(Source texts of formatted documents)
------
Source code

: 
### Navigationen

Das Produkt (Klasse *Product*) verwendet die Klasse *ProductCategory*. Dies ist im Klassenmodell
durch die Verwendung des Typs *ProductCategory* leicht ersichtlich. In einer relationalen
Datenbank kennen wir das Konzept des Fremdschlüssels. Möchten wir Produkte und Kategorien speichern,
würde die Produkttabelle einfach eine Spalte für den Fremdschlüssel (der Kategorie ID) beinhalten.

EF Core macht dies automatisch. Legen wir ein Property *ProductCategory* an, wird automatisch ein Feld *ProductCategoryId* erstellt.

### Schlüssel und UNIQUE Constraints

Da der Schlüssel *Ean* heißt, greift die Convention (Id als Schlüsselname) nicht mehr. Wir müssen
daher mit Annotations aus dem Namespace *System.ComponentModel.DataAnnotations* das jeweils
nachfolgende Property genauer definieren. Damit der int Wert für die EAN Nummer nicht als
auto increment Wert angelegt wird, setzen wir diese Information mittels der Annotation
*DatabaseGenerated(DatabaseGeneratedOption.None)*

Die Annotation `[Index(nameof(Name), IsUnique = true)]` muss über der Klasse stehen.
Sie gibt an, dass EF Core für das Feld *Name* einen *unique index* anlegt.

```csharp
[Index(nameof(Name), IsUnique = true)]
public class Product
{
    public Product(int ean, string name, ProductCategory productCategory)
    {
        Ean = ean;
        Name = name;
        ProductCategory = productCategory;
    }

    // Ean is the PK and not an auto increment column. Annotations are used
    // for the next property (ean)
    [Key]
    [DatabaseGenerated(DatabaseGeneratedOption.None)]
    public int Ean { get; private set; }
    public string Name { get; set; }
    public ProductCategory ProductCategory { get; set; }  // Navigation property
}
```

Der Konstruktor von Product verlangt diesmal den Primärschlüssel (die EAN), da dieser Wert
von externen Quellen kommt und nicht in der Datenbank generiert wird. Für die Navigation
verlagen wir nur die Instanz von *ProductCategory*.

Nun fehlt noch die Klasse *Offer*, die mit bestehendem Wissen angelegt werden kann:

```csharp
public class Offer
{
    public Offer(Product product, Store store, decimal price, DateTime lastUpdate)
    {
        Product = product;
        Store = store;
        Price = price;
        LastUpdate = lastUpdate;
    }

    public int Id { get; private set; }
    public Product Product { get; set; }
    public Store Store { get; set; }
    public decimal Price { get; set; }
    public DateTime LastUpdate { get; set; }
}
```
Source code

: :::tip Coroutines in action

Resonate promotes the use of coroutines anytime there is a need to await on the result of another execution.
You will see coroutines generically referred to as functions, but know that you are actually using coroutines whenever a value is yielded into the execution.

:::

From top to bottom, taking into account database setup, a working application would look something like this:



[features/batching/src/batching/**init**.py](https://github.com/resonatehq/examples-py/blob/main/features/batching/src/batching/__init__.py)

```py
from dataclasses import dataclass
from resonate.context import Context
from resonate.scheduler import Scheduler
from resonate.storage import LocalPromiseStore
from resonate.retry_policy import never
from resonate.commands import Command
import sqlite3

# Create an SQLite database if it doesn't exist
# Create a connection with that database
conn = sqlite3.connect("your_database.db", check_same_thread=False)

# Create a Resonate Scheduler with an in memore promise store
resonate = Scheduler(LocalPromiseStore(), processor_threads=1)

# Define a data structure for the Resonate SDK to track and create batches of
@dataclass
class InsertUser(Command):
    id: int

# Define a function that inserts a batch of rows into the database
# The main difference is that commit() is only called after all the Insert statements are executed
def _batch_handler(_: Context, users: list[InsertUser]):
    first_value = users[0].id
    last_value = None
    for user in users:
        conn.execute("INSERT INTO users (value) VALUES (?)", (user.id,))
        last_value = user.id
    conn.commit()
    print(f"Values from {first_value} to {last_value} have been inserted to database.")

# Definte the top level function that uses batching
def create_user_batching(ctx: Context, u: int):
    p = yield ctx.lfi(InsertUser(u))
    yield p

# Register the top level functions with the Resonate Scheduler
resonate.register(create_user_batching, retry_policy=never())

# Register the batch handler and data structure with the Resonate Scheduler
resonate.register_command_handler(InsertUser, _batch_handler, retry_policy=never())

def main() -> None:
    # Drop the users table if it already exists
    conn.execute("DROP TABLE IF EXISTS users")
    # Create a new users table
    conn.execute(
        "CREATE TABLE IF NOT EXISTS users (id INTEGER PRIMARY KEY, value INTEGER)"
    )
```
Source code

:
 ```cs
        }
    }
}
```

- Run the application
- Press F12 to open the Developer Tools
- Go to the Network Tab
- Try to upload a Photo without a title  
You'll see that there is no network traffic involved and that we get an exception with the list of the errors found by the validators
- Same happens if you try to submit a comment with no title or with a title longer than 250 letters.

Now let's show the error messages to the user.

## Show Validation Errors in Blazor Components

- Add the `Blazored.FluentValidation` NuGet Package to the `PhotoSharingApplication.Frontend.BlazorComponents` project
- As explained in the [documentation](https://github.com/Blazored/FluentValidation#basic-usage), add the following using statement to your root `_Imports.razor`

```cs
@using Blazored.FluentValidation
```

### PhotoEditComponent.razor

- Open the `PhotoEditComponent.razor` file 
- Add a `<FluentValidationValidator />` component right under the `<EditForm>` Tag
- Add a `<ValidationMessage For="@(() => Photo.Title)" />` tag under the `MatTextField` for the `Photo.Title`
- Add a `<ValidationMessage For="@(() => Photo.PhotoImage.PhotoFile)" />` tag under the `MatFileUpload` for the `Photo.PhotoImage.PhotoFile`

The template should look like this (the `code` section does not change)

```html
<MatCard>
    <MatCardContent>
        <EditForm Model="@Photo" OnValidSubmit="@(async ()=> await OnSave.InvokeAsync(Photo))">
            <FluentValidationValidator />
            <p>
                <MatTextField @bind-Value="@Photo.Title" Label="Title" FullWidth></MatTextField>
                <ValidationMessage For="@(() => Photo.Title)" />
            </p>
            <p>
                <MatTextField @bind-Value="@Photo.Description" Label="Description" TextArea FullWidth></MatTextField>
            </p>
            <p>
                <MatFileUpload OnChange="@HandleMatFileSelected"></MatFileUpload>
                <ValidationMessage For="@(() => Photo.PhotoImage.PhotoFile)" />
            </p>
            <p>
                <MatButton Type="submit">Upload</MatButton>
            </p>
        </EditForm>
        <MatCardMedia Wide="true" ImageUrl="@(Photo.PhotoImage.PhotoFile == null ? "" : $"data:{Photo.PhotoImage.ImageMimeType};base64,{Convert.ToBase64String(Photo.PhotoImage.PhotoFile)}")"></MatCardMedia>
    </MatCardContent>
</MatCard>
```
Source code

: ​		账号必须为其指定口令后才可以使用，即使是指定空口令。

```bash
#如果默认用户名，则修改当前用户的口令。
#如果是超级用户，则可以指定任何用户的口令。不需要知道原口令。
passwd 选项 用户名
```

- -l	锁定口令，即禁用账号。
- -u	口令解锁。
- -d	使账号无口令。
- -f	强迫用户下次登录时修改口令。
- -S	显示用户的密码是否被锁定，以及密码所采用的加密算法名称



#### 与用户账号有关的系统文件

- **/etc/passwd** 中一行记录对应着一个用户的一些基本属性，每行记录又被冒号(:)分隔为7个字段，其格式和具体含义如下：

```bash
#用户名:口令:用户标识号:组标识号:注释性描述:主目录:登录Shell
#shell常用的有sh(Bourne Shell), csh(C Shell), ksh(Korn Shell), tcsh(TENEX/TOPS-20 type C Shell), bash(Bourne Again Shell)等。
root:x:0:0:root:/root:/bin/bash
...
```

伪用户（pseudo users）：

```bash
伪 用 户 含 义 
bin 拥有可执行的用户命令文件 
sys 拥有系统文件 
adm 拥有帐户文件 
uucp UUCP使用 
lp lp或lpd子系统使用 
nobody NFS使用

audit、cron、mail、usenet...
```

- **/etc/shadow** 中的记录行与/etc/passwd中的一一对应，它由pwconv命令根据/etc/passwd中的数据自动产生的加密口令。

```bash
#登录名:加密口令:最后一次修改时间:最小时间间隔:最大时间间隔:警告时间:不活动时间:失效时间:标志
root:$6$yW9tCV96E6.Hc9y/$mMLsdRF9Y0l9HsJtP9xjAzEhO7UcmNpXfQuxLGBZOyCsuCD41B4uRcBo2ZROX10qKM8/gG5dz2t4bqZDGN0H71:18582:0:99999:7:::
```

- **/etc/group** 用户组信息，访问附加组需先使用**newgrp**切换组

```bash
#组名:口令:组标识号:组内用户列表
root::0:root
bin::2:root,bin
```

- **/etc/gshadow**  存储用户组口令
------
From the line holding "- **/etc/group** 用户组信息，访问附加组需先使用**newgrp**切换组" through the final line of the data above, copy every line exactly as written. Include nothing else.

RESULT>
- **/etc/group** 用户组信息，访问附加组需先使用**newgrp**切换组

```bash
#组名:口令:组标识号:组内用户列表
root::0:root
bin::2:root,bin
```

- **/etc/gshadow**  存储用户组口令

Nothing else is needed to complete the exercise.